_Data to process_
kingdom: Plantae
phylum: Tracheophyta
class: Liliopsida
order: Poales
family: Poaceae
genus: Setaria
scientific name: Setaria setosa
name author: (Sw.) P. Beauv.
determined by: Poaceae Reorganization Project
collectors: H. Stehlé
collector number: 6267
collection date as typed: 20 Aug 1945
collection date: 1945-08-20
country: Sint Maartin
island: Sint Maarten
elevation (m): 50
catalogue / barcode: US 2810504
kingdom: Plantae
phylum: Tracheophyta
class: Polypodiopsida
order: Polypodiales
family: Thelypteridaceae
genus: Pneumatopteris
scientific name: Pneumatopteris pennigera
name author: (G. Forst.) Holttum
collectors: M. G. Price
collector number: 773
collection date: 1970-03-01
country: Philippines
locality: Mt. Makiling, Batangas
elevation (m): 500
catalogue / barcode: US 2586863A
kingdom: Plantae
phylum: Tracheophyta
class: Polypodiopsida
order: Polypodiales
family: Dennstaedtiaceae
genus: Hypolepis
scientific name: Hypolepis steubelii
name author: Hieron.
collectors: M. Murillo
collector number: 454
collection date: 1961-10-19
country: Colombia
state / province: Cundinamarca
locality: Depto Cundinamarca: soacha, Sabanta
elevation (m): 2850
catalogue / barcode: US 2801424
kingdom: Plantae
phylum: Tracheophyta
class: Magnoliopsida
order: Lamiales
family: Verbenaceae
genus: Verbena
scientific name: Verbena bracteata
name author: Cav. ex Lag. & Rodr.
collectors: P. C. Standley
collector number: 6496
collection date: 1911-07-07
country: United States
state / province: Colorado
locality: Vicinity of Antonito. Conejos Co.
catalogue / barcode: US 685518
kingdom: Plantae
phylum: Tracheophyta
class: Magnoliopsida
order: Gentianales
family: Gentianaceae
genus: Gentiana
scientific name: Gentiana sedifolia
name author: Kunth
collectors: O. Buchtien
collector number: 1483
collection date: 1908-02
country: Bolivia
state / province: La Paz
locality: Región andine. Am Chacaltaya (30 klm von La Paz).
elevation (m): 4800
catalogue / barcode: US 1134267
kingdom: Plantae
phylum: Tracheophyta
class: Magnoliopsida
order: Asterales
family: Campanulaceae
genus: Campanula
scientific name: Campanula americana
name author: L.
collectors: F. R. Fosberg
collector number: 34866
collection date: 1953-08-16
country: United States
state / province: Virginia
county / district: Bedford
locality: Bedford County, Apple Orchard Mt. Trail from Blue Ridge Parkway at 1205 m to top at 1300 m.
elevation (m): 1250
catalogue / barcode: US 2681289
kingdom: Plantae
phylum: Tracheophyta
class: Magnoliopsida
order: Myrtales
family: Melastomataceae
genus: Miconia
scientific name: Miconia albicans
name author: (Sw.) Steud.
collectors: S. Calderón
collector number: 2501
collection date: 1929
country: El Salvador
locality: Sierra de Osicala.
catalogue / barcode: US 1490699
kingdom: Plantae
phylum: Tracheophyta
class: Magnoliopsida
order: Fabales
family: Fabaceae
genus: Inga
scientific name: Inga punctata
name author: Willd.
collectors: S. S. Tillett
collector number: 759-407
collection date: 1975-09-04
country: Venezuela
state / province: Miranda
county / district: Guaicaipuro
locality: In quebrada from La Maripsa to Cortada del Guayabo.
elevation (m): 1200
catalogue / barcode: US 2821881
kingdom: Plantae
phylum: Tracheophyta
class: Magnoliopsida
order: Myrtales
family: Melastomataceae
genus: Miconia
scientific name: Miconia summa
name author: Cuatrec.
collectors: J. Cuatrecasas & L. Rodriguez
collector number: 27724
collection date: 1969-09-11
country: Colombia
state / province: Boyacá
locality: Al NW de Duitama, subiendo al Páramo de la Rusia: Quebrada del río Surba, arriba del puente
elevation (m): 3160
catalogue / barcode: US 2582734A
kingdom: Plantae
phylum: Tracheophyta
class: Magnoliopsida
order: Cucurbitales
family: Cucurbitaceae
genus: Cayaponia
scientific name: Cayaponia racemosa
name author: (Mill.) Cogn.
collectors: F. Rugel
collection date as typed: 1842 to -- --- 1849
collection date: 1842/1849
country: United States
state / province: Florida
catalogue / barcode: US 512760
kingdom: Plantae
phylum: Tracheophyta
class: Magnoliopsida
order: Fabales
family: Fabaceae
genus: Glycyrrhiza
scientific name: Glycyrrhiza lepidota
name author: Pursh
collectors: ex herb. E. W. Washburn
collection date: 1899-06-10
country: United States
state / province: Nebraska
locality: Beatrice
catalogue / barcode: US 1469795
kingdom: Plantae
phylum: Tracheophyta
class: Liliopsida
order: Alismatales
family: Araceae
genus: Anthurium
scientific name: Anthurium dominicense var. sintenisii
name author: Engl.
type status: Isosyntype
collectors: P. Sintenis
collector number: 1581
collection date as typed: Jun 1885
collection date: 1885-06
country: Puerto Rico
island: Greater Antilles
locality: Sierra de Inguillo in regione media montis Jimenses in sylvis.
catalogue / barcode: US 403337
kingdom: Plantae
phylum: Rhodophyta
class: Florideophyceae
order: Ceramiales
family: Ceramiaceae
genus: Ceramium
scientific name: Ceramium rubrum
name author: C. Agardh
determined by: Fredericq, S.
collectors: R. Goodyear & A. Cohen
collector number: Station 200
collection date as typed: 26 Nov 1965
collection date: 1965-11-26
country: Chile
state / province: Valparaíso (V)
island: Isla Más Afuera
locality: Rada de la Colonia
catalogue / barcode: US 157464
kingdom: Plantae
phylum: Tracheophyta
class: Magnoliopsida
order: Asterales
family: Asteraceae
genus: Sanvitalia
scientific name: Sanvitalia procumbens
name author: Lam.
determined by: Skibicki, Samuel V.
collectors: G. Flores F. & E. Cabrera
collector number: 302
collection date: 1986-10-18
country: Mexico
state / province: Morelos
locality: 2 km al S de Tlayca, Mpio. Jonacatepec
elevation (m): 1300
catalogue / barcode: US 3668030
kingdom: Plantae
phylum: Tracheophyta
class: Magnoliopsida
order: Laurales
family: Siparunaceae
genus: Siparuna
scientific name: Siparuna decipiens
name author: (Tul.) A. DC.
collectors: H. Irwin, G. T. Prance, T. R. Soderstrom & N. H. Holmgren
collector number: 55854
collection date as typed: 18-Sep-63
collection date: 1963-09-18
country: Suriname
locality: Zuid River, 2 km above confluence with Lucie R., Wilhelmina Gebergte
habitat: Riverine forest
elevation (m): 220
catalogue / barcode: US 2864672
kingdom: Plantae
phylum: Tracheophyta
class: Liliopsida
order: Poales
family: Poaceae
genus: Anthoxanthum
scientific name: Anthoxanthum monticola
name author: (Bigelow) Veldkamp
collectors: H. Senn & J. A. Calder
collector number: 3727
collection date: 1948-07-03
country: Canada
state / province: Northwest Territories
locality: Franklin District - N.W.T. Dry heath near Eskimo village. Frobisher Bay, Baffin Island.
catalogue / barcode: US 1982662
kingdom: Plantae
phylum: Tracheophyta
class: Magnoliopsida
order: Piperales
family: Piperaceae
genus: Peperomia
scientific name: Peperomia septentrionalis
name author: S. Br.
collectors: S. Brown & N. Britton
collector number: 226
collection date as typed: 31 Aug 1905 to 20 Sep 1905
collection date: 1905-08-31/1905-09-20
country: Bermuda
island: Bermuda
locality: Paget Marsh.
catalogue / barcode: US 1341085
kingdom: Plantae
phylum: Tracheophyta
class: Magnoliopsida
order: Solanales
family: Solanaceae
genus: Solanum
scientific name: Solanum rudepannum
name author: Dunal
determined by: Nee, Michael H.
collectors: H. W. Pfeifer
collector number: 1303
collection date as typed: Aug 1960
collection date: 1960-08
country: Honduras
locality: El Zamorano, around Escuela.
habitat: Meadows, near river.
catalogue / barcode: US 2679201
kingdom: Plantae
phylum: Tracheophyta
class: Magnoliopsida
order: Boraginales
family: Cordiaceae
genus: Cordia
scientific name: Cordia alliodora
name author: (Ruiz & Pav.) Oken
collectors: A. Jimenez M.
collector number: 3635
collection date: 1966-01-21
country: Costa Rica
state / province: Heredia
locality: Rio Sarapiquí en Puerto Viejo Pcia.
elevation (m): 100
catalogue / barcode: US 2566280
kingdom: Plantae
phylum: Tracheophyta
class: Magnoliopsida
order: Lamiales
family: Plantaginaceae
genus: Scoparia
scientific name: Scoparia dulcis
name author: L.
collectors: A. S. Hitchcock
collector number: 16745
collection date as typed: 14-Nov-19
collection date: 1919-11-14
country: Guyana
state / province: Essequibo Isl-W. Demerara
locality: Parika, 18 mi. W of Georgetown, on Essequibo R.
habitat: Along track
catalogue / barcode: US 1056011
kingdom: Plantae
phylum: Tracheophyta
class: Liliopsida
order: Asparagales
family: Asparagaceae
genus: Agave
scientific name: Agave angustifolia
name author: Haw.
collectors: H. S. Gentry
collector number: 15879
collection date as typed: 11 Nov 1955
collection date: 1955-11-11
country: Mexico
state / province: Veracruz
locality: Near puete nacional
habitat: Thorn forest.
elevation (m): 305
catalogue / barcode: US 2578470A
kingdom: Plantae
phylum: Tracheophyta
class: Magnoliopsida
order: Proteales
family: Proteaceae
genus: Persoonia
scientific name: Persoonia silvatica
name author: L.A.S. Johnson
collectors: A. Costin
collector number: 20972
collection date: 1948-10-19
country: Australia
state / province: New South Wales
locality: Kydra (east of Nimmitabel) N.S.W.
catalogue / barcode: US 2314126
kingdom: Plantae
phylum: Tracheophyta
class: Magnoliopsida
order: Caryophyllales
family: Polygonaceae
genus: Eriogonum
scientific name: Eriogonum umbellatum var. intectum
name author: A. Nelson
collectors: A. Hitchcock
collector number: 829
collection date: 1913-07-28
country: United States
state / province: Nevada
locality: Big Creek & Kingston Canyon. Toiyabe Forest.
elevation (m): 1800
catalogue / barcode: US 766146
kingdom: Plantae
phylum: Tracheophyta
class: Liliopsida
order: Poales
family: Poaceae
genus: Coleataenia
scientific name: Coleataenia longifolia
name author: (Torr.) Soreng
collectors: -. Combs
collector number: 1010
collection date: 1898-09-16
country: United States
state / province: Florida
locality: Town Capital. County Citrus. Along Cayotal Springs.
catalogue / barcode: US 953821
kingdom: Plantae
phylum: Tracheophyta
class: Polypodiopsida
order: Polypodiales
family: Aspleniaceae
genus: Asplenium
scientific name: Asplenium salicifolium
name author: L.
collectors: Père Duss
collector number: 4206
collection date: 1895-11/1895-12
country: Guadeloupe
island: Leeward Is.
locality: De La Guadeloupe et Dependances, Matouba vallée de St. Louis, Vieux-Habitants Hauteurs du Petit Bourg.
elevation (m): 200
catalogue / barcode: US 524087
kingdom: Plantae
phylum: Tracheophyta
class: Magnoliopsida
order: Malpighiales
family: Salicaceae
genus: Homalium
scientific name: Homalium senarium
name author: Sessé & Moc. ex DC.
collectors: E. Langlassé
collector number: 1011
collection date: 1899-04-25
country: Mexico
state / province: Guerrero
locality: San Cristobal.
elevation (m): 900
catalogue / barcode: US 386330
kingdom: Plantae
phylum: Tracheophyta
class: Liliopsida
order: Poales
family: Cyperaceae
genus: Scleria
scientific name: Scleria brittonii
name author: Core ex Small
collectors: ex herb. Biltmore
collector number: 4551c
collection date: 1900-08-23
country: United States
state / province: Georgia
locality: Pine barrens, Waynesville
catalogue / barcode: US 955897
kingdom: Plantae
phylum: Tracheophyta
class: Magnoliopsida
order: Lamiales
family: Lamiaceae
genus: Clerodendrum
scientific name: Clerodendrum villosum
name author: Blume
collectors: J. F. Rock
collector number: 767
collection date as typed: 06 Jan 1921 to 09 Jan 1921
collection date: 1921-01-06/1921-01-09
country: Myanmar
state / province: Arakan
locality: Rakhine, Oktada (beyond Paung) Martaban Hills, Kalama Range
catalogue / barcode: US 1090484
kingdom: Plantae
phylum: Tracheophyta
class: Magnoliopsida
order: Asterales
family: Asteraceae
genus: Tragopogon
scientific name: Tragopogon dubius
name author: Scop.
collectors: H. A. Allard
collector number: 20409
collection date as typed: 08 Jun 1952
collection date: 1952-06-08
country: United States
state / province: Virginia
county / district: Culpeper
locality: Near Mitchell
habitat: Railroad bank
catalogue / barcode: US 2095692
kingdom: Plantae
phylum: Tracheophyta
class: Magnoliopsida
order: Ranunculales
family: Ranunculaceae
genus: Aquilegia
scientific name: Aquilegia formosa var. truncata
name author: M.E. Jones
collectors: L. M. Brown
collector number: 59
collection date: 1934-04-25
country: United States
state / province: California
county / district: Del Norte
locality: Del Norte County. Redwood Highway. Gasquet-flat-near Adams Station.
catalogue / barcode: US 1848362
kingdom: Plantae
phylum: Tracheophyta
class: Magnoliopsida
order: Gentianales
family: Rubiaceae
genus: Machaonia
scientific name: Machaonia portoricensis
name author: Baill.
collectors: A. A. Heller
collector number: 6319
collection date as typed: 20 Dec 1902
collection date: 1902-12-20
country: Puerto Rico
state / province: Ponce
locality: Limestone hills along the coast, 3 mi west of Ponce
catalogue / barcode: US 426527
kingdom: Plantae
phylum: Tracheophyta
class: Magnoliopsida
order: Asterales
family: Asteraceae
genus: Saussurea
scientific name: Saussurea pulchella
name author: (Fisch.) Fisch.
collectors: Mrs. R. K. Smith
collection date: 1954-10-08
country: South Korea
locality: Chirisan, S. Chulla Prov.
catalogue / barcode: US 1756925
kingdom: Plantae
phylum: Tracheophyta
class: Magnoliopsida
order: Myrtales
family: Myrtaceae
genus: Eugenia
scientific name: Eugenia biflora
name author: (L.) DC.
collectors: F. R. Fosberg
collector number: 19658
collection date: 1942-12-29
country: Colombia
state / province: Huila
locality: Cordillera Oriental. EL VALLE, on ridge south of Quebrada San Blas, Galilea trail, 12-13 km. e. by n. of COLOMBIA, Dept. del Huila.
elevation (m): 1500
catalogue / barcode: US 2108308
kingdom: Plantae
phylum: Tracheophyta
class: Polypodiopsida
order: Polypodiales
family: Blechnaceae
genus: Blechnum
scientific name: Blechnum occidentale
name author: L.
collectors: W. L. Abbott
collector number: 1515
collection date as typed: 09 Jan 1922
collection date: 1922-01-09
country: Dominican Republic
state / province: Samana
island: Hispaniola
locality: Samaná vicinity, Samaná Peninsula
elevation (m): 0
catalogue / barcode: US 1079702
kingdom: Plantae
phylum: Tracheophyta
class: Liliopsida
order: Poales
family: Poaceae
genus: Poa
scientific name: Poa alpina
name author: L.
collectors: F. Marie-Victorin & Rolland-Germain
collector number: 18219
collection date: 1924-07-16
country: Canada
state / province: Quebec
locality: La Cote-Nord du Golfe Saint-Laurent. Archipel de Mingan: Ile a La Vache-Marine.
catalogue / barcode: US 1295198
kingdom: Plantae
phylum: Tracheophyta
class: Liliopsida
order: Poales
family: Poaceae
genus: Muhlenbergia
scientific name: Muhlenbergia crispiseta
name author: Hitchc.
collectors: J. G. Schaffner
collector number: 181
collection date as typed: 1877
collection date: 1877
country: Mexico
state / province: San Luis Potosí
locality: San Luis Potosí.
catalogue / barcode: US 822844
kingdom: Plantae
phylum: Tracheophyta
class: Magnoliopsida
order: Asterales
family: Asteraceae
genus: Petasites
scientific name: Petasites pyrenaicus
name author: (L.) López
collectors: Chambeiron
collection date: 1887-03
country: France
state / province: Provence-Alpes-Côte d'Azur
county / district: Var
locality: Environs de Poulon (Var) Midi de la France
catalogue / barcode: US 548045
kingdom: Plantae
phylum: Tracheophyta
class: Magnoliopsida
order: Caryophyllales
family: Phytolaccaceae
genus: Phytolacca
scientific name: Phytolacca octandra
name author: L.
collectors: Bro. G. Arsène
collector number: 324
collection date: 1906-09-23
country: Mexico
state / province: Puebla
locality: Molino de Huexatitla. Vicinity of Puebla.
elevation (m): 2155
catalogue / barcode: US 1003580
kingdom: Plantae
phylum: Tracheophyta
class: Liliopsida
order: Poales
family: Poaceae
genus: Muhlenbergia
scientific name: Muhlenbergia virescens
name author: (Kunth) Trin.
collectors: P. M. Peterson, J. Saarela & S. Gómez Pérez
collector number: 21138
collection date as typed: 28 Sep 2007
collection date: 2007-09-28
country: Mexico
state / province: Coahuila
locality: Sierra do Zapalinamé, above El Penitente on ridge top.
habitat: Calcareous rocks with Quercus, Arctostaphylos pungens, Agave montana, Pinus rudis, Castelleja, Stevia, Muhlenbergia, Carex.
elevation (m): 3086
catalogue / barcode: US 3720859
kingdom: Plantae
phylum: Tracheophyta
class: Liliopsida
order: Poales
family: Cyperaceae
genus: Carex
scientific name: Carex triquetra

_What you need to do_
Pull out every line in the rows above that contains the string "Miconia". Matches are case-sensitive.

_Exercise output_
genus: Miconia
scientific name: Miconia albicans
genus: Miconia
scientific name: Miconia summa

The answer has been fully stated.